Également, Cons. constit. 10 février 2023, n° 2022-1035 QPC, à propos de l’Autorité de la concurrence.
[10] « l’attribution par la loi à une autorité administrative indépendante du pouvoir de fixer les règles dans un domaine déterminé et d’en assurer elle-même le respect, par l’exercice d’un pouvoir de contrôle des activités exercées et de sanction des manquements constatés, ne contrevient pas aux exigences découlant de l’article 16 de la Déclaration des droits de l’homme et du citoyen dès lors que ce pouvoir de sanction est aménagé de telle façon que soient assurés le respect des droits de la défense, le caractère contradictoire de la procédure et les principes d’indépendance et d’impartialité »
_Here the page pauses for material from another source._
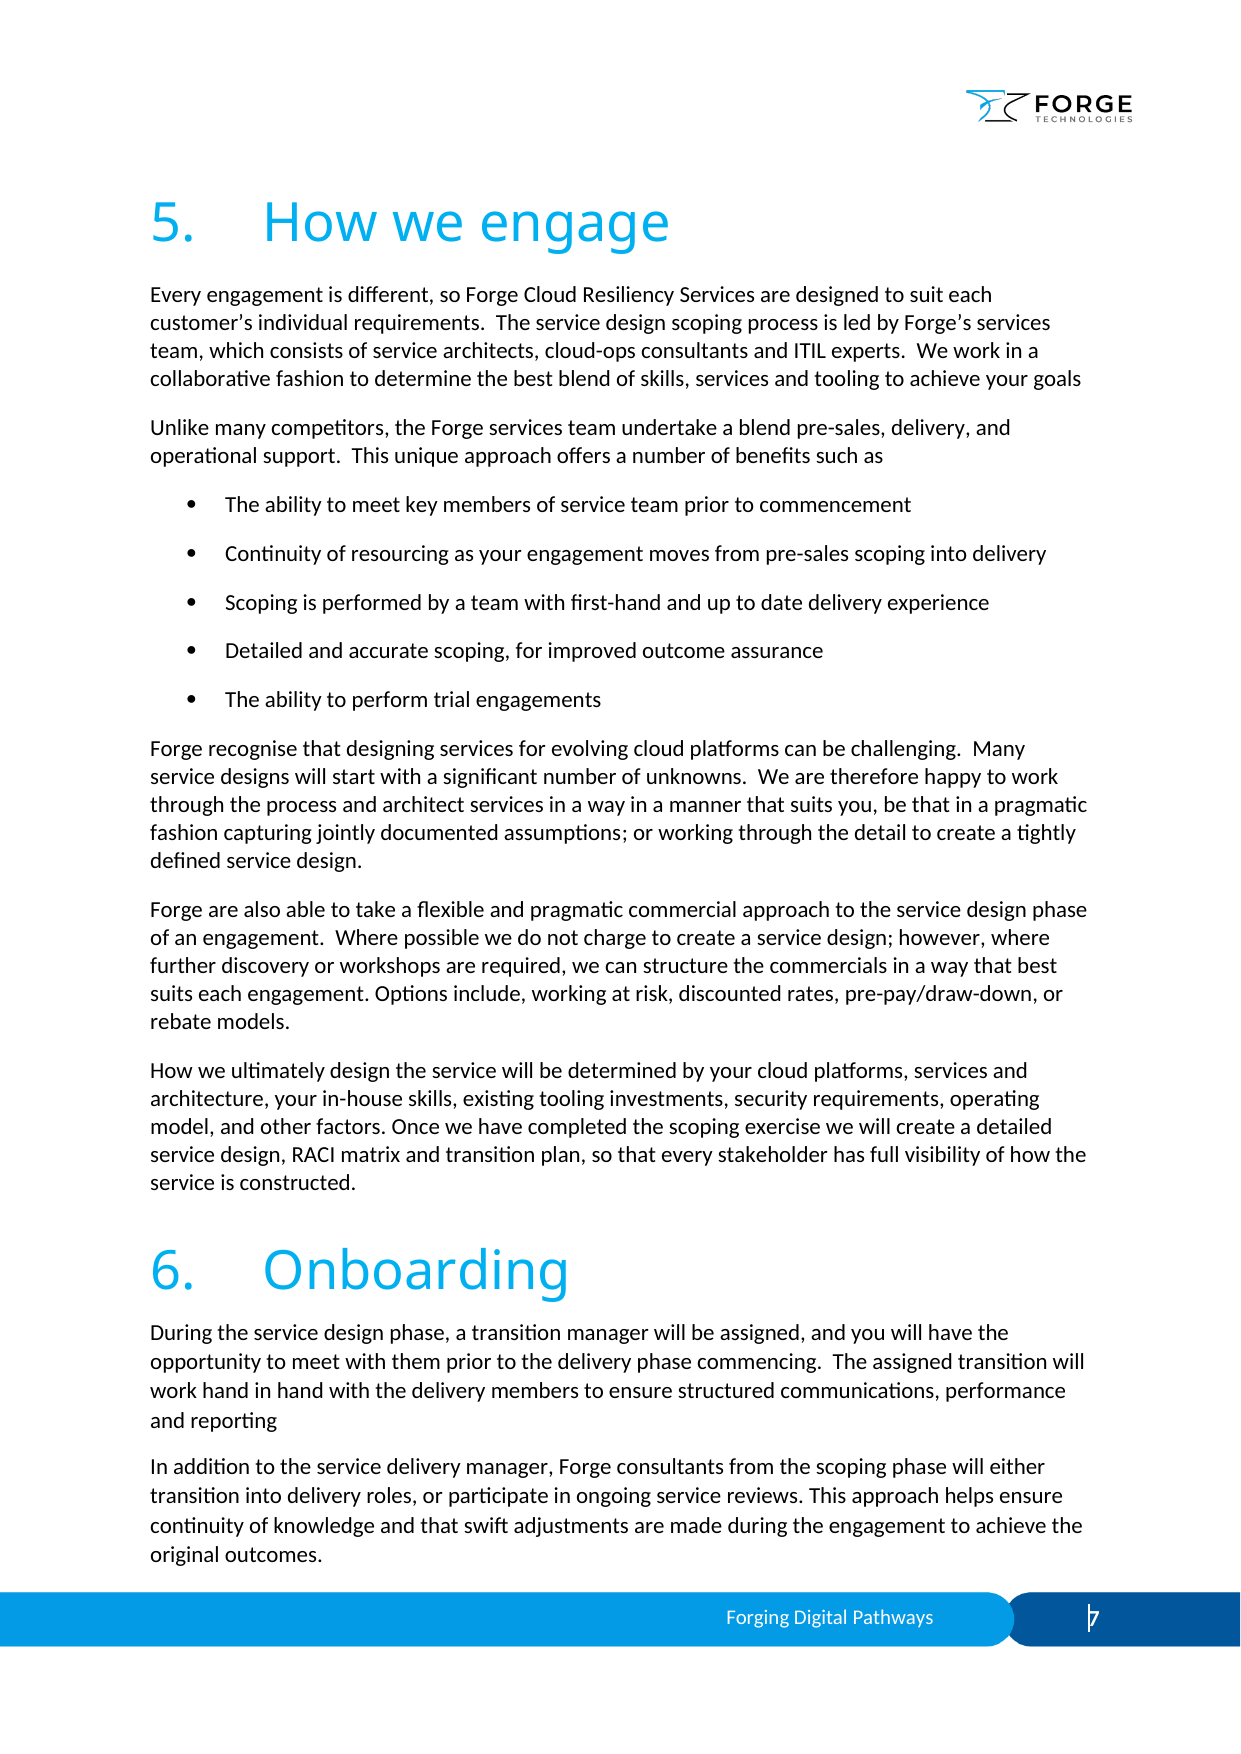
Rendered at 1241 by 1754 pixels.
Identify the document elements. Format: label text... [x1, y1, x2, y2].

II/ L’engagement contractuel incorporé dans un acte administratif unilatéral perd sa nature contractuelle
Orange reprochait également au législateur d’avoir assorti de sanctions des actes de nature purement contractuelle dont seul le juge du contrat devrait avoir à connaître.
Cependant, comme le relève le rapporteur public, les obligations découlant de ces engagements ont perdu leur nature contractuelle par l’effet de leur incorporation dans l’acte unilatéral du ministre. Ce procédé n’est pas nouveau mais relève de ce que l’on a appelé le « contractualisme » de l’action publique tendant à substituer la concertation au commandement[11]. Dès lors, les modalités d’élaboration de l’acte sont indifférentes : le contrat est absorbé sur le fond comme dans la forme, par l’acte administratif unilatéral qui l’accepte et qui peut être qualifié d’« acte négocié »[12]. Il en résulte que les moyens d’Orange reposant sur une violation du principe de légalité des délits et des peines, de la liberté d’entreprendre et de la liberté contractuelle sont inopérants.
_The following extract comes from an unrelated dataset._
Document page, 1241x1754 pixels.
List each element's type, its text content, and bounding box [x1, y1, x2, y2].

Le Conseil d’Etat juge qu’il n’y a pas lieu de renvoyer au Conseil constitutionnel la QPC, les moyens soulevés contre les dispositions du CPCE ne présentant pas de caractère sérieux. Sur le fond enfin, le recours est rejeté. Orange est donc tenue de se conformer à la mise en demeure de l’Arcep pour le déploiement de la fibre en ZMD.
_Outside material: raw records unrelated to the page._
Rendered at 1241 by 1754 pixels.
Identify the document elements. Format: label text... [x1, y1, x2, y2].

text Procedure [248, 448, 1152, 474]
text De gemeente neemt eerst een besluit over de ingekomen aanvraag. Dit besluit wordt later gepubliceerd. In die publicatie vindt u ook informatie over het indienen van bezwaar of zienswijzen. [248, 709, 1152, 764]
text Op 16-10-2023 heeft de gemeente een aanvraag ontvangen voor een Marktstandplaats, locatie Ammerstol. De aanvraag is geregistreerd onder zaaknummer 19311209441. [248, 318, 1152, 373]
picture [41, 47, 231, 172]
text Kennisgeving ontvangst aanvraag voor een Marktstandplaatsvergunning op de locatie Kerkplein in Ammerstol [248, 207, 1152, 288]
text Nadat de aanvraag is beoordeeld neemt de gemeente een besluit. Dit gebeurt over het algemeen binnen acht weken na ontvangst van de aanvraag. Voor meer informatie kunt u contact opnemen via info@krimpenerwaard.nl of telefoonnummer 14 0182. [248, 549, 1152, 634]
[11] Voir par ex. CE 4 juillet 1975 Synd. nat. du commerce de la chaussure, n° 94099 ; CE 4 mars 1991, District de l’agglomération Belfortaise, n° 66684, pour des arrêtés ministériels entérinant certains engagements d’entreprise en contrepartie de la libéralisation des prix.
[12] Un procédé identique avait été mis en place pour l’attribution des licences UMTS, l’autorisation unilatérale reprenant les engagements des opérateurs titulaires d’accueil d’opérateurs mobiles virtuels (MVNO) sur leur réseau, le non-respect de ces engagements étant susceptible d’être sanctionné par l’Arcep.